The invention relates to a dual-channel electroacoustical transmission system as generally defined hereinafter, which may be classified in the category of "artifical-head" recording or transmissions systems.
The term "artifical head" has generally been used in the literature since 1939 and generally refers to any apparatus having at least two microphones in or on a diffraction body not made of flesh, which is similar in shape or dimensions or volume to a human head. The following publication is incorporated hereinwith by reference. Platte, H.-J.: Zur Bedeutung der Aussenohruber-tragungseigenschaften fur den Nachrichtenempfanger "menschliches Gehor" [On the Significance of Outer-Ear Transmission Characteristics for the Information Receiver Represented by the Human Sense of Hearing]. Dissertation at the Technische Hochschule Aachen, Federal Republic of Germany, 1979.

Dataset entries
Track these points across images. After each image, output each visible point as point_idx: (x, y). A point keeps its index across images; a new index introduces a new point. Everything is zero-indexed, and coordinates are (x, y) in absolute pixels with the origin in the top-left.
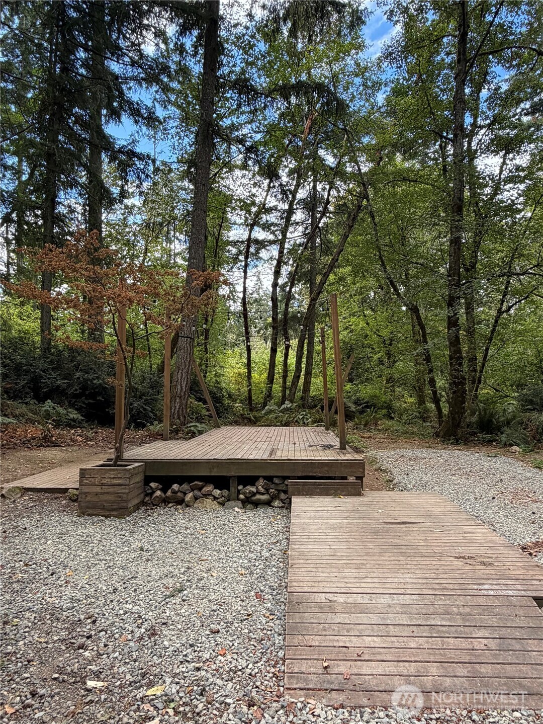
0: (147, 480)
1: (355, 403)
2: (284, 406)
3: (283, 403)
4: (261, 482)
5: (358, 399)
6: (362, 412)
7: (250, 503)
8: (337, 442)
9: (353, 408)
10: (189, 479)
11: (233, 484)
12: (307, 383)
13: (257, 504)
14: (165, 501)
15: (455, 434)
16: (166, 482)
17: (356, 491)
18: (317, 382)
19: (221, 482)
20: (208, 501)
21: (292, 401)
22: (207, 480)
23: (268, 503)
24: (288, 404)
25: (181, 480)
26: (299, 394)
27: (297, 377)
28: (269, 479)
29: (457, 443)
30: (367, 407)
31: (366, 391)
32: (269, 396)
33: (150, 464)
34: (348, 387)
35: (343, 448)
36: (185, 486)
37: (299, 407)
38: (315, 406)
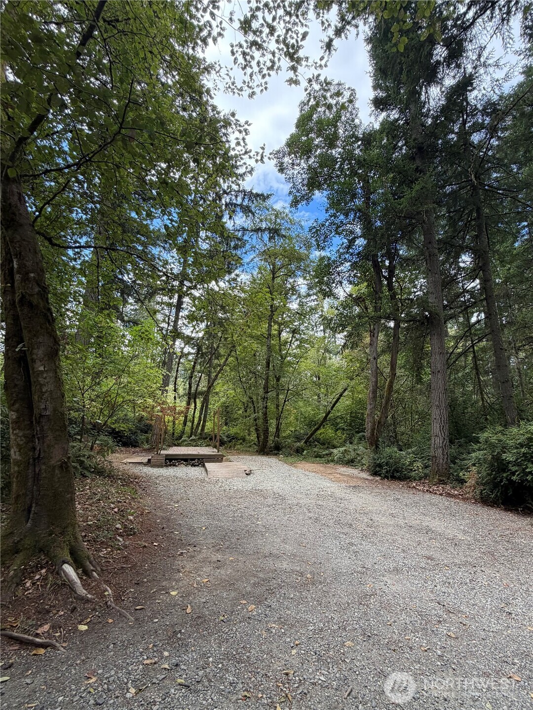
0: (166, 459)
1: (227, 437)
2: (191, 438)
3: (191, 436)
4: (196, 460)
5: (228, 435)
6: (230, 442)
7: (193, 465)
8: (217, 451)
9: (226, 439)
10: (177, 459)
11: (189, 460)
12: (203, 426)
13: (195, 466)
14: (170, 465)
15: (264, 451)
16: (171, 460)
17: (221, 461)
18: (209, 425)
19: (186, 460)
20: (182, 465)
21: (195, 436)
22: (182, 459)
23: (198, 466)
24: (193, 437)
25: (175, 459)
26: (199, 431)
27: (199, 424)
28: (199, 459)
29: (264, 454)
30: (234, 439)
31: (233, 431)
32: (183, 432)
33: (167, 455)
34: (225, 428)
35: (218, 452)
36: (176, 461)
37: (199, 438)
38: (206, 438)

• **Task statement**
According to the patent extract above, since what year has the literature generally used the term for a head-shaped two-microphone recording apparatus?

• **Written response**
Since 1939.